Supplied text:
NEW YORK – Blood and tumor samples might be able to differentiate lung cancer patients whose disease is likely to spread from those who won't progress, according to three new studies.
More than 218,000 people are diagnosed with lung cancer each year in the US, and less than a fifth of patients survive for more than five years. Researchers from the Tracking Non-Small Cell Lung Cancer Evolution through Therapy (TRACERx) consortium say this low survival rate might be attributed in part to lung cancer cells' ability to evolve rapidly and become treatment resistant.
The TRACERx project, which includes more than 750 patients from more than a dozen UK hospitals, aims to tease out how lung cancer cells evolve and spread, as well as how patients' immune systems respond to the cancer.
Three new papers from the consortium, all published in Nature Medicine today, together suggest that analysis of blood and tumor tissue samples from patients might be able to identify early that a patient's tumor is spreading and becoming treatment resistant.
"Our research has shown that lung cancer is an extremely complicated disease with a patchwork of different cells making up each individual tumor," Charles Swanton, chief clinician at Cancer Research UK and the PI of the TRACERx project, said in a statement. "We think that understanding this variation, how these different cells come about, and how this variation is detected by the immune system will be key to improving lung cancer survival."

What is expected: Extract the lung cancer article's wording from "More than 218,000" to "to the cancer.", unchanged.

Saved entries
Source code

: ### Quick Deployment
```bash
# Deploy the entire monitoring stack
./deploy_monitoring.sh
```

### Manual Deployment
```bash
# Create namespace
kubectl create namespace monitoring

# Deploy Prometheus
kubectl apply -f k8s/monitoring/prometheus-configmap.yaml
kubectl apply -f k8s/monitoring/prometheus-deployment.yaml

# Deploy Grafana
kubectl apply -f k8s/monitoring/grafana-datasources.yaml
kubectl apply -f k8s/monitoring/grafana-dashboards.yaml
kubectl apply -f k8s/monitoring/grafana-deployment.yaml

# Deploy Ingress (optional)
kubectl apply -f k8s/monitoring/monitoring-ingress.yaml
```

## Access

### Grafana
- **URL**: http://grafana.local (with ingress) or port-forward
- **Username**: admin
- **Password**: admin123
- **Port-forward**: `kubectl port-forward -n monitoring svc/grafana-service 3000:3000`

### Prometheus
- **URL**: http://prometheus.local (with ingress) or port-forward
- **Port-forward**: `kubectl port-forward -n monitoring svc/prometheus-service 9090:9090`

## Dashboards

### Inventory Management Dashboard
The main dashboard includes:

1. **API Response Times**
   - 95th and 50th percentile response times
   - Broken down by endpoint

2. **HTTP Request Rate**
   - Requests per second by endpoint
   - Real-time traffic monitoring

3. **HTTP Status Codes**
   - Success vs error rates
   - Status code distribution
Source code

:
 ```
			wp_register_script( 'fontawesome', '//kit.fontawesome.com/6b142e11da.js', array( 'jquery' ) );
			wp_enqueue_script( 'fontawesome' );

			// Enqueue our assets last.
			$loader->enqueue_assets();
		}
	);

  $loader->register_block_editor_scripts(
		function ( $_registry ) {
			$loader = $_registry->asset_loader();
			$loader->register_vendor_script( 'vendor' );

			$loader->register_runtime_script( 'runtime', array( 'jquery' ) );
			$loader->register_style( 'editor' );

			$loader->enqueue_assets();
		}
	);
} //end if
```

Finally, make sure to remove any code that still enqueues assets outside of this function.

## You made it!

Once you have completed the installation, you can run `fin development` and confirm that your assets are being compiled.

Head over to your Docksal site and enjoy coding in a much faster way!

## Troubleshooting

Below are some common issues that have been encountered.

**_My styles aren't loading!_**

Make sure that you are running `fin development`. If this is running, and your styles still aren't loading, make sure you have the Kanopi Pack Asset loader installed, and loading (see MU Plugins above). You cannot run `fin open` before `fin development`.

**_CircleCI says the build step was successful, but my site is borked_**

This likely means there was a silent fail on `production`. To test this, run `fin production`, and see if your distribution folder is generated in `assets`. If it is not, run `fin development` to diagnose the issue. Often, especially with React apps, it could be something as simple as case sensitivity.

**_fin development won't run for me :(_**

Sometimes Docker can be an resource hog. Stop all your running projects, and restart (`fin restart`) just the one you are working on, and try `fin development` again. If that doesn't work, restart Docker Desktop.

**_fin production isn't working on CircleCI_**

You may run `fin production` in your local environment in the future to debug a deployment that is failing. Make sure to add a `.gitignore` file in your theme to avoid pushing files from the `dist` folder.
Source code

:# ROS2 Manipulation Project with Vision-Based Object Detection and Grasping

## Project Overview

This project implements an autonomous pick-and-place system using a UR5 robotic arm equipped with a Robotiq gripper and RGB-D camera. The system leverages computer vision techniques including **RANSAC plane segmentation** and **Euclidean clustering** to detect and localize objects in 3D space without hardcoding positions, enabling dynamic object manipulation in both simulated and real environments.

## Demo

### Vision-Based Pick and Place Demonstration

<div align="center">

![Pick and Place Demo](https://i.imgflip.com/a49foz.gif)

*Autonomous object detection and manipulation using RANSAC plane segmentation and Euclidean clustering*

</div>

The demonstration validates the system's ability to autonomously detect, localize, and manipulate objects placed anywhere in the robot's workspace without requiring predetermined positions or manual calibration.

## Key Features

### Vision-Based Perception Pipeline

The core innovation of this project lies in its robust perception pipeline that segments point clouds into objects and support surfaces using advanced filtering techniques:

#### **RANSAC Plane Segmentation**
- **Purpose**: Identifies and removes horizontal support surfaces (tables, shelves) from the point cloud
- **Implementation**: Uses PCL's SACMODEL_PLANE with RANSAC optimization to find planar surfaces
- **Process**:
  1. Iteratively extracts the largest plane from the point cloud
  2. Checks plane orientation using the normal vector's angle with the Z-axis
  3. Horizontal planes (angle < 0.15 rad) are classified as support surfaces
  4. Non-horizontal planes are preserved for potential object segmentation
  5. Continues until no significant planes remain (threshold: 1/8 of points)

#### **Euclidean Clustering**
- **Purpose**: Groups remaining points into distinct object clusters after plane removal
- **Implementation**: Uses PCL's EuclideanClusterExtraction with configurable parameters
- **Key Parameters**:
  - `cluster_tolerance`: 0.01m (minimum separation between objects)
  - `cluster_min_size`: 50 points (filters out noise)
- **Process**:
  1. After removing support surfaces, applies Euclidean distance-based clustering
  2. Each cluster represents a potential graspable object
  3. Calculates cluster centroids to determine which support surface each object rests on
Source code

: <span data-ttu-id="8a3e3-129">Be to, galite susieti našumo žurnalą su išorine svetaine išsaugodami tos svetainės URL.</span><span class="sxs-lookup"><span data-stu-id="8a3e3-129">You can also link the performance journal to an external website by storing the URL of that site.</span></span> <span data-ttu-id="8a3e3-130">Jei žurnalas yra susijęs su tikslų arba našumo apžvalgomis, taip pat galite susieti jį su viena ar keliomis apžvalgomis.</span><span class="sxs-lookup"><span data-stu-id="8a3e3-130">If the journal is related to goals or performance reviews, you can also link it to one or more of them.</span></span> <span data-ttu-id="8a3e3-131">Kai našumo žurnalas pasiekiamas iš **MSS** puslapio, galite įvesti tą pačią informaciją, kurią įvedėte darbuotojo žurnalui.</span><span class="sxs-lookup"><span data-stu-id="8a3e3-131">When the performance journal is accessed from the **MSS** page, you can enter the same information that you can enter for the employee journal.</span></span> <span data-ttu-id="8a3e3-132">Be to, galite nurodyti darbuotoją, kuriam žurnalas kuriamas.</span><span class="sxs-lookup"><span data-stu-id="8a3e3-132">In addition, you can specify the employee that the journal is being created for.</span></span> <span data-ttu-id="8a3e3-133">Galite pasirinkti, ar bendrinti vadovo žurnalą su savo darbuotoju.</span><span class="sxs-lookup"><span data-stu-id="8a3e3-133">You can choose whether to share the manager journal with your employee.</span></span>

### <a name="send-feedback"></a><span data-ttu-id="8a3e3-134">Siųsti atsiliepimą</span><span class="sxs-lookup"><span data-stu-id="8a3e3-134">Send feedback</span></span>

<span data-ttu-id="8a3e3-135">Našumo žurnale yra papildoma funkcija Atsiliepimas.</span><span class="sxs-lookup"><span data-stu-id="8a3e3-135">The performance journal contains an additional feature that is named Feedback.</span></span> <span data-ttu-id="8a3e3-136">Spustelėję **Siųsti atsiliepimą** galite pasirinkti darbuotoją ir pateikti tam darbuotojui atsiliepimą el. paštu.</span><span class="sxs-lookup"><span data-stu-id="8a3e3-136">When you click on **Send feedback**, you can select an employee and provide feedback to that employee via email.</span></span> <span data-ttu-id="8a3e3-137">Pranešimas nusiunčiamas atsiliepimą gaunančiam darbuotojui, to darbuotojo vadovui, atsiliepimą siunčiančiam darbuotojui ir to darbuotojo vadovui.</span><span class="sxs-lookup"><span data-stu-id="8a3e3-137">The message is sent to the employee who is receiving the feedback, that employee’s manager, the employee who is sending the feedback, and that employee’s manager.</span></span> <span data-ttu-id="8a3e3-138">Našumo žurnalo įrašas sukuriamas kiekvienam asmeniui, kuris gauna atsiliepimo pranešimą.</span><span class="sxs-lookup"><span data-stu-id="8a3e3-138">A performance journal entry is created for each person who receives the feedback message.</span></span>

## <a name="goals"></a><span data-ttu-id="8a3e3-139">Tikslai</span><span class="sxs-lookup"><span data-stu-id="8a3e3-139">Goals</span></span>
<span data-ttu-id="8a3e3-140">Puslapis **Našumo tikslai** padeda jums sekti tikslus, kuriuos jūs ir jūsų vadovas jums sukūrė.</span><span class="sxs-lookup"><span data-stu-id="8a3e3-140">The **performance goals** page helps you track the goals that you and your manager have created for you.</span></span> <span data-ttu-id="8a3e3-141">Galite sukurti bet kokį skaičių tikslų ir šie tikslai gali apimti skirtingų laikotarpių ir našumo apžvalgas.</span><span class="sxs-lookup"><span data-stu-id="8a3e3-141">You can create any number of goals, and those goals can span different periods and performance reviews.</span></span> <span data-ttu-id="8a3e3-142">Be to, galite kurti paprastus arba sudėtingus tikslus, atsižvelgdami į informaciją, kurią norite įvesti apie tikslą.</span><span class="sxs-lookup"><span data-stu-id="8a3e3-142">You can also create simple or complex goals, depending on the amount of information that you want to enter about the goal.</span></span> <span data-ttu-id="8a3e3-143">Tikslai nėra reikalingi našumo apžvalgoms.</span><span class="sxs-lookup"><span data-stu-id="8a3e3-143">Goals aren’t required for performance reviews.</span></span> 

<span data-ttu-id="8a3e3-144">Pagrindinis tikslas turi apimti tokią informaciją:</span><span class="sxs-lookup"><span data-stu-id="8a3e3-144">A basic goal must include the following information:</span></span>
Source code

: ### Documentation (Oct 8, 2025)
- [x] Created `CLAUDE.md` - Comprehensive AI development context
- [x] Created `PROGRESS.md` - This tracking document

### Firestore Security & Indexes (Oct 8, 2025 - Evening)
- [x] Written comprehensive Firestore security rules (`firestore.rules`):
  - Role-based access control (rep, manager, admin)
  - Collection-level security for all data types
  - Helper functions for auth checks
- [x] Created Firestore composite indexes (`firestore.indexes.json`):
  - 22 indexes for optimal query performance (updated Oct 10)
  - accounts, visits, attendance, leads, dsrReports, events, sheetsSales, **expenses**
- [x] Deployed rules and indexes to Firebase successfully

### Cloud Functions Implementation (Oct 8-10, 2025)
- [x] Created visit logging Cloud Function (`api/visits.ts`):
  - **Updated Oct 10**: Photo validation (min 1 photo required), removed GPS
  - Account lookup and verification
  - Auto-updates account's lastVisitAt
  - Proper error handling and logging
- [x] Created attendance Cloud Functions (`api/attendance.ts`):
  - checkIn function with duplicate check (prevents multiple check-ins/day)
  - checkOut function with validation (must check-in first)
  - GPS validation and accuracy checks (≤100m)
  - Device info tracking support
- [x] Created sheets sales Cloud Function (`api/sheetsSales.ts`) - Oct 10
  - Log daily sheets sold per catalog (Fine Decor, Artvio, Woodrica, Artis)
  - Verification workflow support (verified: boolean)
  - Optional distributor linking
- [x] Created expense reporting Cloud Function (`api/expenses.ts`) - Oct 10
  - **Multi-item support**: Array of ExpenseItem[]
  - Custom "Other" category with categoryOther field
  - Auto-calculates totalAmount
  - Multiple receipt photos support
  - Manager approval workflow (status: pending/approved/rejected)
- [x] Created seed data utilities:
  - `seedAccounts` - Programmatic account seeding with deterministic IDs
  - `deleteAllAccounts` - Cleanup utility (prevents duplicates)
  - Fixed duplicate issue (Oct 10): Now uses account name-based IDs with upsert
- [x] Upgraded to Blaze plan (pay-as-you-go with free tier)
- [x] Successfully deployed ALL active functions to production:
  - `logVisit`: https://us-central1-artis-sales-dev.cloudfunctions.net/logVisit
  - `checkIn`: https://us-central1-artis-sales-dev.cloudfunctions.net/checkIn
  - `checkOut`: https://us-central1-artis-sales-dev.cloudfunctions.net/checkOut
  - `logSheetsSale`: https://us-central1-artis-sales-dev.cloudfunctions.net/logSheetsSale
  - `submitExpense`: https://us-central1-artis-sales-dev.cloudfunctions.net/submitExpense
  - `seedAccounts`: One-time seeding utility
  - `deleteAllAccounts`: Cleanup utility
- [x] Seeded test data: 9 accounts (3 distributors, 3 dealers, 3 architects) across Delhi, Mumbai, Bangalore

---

Solution for this task:
More than 218,000 people are diagnosed with lung cancer each year in the US, and less than a fifth of patients survive for more than five years. Researchers from the Tracking Non-Small Cell Lung Cancer Evolution through Therapy (TRACERx) consortium say this low survival rate might be attributed in part to lung cancer cells' ability to evolve rapidly and become treatment resistant.
The TRACERx project, which includes more than 750 patients from more than a dozen UK hospitals, aims to tease out how lung cancer cells evolve and spread, as well as how patients' immune systems respond to the cancer.